A cryptocurrency wallet associated with the United States Department of Justice (DOJ) moved approximately 9,825.25 Bitcoin worth around $299 million in a series of transactions on July 12.
It’s unclear at this time whether the transactions, which appear to have ultimately propagated to at least 101 new wallets, were sent to exchange addresses for sale or remain in the custody of the Justice Department.
Initially, approximately 9,825 of the Bitcoin (BTC) associated with the Silk Road seizure moved in a pair of transactions sent to three addresses at around 1:00 pm UTC. The bulk of the coins — 8,200 BTC worth nearly $250 million as of the time of this article’s publication — were sent to a single address, which subsequently split the total amount across 101 separate addresses a little over an hour later:
The U.S. government previously revealed that it had plans to offload the rest of its BTC from the Silk Road seizure over the course of four batch transactions throughout the remainder of the calendar year.
Related: US government plans to sell 41K Bitcoin connected to Silk Road
According to current on-chain data, it’s possible the U.S. government could be testing liquidity strategies. One account associated with batch transactions conducted on March 7, 2023 appears to have profited in the amount of $237,934,919 on 30,174.7 in BTC holdings not currently associated with the July 12 batch of transactions.
However, another account that received 9,825.6 BTC from the DOJ during the March 7 batch distributed those coins among 101 accounts.
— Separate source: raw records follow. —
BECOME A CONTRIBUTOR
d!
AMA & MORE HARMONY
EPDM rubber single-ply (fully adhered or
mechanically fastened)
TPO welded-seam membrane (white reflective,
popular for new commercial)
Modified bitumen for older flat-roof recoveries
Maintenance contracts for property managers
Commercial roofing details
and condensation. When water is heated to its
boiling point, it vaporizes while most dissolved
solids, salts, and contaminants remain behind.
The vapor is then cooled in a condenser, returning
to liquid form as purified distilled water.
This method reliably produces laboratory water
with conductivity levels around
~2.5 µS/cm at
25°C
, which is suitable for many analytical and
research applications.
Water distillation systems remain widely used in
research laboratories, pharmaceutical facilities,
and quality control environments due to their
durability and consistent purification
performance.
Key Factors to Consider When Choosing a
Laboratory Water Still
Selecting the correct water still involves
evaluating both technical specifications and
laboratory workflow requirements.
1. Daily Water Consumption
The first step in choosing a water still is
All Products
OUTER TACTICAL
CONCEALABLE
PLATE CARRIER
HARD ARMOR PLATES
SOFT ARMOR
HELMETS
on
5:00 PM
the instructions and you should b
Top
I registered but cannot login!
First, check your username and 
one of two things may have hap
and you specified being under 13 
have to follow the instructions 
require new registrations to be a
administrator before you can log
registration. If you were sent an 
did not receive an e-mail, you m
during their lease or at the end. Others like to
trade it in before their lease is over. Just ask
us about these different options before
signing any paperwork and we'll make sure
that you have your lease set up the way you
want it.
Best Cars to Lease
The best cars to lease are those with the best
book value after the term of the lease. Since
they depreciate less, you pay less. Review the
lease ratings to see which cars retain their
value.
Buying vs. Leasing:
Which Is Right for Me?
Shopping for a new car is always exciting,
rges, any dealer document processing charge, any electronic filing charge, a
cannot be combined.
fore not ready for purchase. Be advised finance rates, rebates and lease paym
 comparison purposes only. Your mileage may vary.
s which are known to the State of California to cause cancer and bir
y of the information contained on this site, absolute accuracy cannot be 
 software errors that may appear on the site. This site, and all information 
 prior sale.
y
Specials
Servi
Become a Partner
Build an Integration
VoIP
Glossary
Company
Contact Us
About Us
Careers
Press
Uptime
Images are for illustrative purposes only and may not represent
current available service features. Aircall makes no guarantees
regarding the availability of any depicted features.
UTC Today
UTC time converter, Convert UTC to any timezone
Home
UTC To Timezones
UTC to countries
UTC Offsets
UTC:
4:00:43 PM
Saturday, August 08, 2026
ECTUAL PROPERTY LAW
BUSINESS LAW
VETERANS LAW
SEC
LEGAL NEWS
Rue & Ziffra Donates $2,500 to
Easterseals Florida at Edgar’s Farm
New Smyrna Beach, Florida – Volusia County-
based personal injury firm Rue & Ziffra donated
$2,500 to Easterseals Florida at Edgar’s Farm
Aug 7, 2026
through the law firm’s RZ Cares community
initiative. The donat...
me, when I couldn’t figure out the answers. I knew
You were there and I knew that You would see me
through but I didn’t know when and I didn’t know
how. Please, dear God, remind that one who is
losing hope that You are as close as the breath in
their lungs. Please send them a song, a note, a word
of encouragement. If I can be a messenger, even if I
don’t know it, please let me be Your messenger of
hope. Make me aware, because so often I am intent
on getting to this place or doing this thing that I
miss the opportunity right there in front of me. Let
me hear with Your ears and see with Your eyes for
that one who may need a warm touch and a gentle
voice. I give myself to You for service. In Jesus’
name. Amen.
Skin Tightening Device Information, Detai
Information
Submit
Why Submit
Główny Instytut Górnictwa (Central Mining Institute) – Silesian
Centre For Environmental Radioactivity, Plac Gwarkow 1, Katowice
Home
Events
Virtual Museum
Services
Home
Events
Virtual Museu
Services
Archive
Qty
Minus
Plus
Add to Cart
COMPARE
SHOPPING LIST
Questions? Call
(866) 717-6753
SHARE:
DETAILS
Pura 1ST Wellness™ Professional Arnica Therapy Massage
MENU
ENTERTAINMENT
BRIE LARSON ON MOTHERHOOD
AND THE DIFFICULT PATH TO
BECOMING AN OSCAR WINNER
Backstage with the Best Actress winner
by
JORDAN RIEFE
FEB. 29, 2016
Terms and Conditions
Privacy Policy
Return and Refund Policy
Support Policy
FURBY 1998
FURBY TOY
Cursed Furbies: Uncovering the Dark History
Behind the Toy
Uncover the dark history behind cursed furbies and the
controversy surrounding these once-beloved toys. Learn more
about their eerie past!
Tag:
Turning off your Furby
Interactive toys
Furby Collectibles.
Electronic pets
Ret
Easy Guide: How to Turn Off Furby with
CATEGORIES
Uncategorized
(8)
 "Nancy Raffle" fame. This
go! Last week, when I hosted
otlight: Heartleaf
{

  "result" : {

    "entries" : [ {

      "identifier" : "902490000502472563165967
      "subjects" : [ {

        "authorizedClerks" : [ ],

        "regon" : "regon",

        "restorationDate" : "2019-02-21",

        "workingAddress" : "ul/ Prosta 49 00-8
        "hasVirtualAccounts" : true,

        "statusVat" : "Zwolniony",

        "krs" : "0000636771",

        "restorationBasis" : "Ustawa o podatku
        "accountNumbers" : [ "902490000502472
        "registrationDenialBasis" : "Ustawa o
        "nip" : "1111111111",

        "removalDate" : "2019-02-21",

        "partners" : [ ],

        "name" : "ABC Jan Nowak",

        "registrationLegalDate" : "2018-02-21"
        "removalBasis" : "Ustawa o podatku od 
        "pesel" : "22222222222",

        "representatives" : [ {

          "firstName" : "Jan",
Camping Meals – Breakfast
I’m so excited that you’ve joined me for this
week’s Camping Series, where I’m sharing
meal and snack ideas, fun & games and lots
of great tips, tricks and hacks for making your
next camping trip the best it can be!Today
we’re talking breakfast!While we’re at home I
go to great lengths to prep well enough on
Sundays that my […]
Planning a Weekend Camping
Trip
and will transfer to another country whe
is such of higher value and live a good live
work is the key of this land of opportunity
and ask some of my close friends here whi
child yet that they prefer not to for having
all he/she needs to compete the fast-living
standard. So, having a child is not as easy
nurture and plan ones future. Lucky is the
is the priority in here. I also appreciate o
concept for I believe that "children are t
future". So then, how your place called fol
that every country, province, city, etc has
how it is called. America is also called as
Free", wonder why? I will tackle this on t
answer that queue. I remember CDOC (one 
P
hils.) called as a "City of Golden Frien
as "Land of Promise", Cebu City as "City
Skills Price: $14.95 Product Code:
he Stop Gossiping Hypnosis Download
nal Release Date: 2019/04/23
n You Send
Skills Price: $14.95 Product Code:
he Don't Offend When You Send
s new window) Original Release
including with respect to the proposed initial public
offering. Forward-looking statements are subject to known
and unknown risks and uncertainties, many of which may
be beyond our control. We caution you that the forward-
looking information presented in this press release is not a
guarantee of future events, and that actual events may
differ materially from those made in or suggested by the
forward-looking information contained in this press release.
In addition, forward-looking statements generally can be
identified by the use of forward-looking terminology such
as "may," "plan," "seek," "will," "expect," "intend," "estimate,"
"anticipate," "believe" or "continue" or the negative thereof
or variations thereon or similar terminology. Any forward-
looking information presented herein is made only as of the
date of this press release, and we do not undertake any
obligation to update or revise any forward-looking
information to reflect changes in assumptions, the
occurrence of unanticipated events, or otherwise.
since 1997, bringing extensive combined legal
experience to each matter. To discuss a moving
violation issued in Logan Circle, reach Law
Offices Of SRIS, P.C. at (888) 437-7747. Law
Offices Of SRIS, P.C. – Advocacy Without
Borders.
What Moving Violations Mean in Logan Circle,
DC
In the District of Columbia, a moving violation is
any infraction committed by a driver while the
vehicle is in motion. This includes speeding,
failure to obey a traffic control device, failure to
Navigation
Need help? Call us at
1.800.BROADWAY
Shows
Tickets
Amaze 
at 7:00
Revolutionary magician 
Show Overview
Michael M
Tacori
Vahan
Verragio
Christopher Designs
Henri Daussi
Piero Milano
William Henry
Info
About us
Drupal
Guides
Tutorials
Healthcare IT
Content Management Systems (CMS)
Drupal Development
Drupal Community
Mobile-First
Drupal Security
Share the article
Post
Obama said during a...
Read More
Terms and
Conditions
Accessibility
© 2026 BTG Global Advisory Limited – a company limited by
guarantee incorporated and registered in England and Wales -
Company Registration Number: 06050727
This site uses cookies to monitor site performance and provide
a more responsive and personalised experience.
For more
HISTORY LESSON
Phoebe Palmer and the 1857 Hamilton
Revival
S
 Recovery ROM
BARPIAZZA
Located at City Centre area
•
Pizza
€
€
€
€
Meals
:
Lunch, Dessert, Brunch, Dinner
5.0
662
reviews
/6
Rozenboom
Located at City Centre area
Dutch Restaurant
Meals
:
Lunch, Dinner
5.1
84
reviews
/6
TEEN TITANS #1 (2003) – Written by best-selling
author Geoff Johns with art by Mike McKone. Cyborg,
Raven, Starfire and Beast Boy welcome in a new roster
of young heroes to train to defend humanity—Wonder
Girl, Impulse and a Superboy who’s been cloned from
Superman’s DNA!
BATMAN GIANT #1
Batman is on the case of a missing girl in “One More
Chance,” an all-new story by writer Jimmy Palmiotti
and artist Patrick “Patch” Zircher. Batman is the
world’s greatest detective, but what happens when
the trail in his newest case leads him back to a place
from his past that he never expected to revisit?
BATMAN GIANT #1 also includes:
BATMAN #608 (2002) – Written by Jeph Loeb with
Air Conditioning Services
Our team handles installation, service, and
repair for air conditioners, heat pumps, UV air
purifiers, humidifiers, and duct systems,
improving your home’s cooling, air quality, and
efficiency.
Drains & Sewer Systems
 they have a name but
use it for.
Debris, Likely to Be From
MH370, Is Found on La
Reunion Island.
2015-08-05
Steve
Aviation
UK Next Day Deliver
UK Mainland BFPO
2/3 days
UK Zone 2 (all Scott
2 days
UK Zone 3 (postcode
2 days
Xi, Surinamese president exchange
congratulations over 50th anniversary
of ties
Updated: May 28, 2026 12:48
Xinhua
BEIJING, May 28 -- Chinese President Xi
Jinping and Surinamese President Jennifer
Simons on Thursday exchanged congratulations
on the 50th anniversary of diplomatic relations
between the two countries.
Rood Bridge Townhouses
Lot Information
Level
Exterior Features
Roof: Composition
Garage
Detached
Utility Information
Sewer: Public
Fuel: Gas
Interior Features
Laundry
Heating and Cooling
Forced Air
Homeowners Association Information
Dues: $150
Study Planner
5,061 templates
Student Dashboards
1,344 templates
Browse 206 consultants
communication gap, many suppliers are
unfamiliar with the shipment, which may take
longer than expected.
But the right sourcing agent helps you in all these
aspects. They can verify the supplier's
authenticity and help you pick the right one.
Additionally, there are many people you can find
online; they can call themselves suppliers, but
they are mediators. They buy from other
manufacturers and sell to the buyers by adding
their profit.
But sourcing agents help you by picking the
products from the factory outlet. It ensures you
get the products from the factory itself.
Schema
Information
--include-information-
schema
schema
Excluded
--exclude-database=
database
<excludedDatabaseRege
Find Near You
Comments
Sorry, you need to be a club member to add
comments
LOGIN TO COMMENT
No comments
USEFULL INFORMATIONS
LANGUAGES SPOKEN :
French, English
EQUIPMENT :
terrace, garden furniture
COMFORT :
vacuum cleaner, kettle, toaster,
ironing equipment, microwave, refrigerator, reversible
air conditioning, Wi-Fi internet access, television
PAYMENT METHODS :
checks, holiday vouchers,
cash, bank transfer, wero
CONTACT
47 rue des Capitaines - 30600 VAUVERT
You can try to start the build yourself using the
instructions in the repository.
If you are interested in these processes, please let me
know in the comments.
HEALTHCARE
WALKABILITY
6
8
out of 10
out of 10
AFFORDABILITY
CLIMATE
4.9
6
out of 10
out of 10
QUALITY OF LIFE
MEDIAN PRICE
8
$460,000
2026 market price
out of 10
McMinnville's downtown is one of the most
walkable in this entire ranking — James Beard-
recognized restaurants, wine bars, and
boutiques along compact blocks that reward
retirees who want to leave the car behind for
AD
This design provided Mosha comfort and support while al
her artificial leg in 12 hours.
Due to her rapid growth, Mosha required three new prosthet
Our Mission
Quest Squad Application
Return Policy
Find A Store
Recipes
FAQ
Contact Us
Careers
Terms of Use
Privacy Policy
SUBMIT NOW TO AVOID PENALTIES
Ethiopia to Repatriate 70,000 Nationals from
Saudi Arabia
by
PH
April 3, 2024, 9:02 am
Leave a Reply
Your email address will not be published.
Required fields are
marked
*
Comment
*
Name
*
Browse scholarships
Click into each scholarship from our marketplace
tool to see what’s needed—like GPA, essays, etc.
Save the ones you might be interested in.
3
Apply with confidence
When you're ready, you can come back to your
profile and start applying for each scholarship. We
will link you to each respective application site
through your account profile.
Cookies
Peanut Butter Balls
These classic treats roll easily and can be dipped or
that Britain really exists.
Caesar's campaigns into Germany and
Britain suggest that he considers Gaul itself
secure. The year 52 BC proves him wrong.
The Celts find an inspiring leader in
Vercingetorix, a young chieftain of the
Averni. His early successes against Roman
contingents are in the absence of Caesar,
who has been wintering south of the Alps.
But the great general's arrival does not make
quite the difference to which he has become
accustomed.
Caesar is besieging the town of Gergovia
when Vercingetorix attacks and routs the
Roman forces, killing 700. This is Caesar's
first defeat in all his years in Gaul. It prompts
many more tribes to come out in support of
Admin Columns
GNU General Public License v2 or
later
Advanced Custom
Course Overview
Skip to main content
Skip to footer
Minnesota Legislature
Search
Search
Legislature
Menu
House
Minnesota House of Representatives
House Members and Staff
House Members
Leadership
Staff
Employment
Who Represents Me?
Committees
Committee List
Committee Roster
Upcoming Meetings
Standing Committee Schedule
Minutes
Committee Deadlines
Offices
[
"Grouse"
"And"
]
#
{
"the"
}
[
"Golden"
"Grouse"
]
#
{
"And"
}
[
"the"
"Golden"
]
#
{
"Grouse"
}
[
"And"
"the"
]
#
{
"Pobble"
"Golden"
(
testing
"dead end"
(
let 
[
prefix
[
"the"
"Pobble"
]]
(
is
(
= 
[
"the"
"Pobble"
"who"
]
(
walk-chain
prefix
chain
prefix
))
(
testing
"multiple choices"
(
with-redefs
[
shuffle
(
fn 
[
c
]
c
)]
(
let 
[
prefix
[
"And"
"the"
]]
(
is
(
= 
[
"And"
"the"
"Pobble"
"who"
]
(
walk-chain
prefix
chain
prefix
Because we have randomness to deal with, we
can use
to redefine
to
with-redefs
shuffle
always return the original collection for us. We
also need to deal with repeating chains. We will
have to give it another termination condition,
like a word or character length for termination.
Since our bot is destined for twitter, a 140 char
The same account later joined 599 other accounts to send a total of approximately 0.1 BTC (about $3,032 as of the time of this article’s publication) to yet another account, which then spread its holdings of approximately 51 BTC across 37 addresses.
While speculation abounds about the exact nature of the transactions, which now span some 800-plus wallet addresses, the sheer number of transactions and associated wallets makes tracking exactly what the U.S. government is doing with each coin an increasingly challenging endeavor.
This lack of certainty has led some members of the crypto community to fear that BTC is being “nuked” or that the U.S. government’s wake-inducing coin movement will ripple throughout the cryptocurrency economy and cause investors to abandon what some see as the early stages of a bull run.
Bullish CPI and #bitcoin nuked
Not a good sign
— Algod (@AlgodTrading) July 12, 2023
Other enthusiasts have dismissed such commentary as unnecessary fear, uncertainty and doubt based on the lack of tidal movement — more than six hours after the transactions were clocked, BTC has seen less than 1% of market movement.